Supplied information:
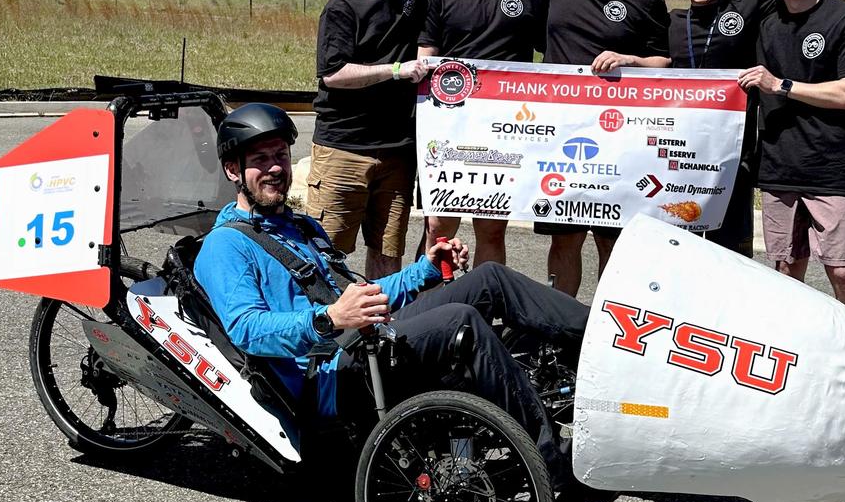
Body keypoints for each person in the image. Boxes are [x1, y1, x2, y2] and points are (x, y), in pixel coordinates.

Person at [195, 103, 588, 478]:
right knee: (460, 322)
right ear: (233, 170)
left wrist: (425, 271)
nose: (275, 168)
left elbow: (363, 292)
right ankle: (551, 462)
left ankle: (605, 347)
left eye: (280, 155)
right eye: (260, 160)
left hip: (365, 340)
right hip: (330, 378)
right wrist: (329, 318)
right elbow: (248, 331)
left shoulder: (300, 227)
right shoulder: (225, 246)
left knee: (490, 278)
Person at [670, 0, 845, 257]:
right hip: (680, 155)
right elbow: (655, 63)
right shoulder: (670, 21)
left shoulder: (748, 4)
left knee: (730, 255)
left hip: (734, 157)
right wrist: (626, 61)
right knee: (678, 251)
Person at [737, 0, 845, 321]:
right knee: (786, 269)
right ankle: (791, 357)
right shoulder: (765, 19)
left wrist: (780, 84)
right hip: (779, 166)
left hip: (833, 168)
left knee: (841, 270)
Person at [530, 0, 671, 295]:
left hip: (622, 139)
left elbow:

Task to complete:
Collect from the data above every line that includes "elbow".

Response:
left elbow: (363, 292)
right elbow: (248, 331)
right elbow: (655, 63)
left elbow:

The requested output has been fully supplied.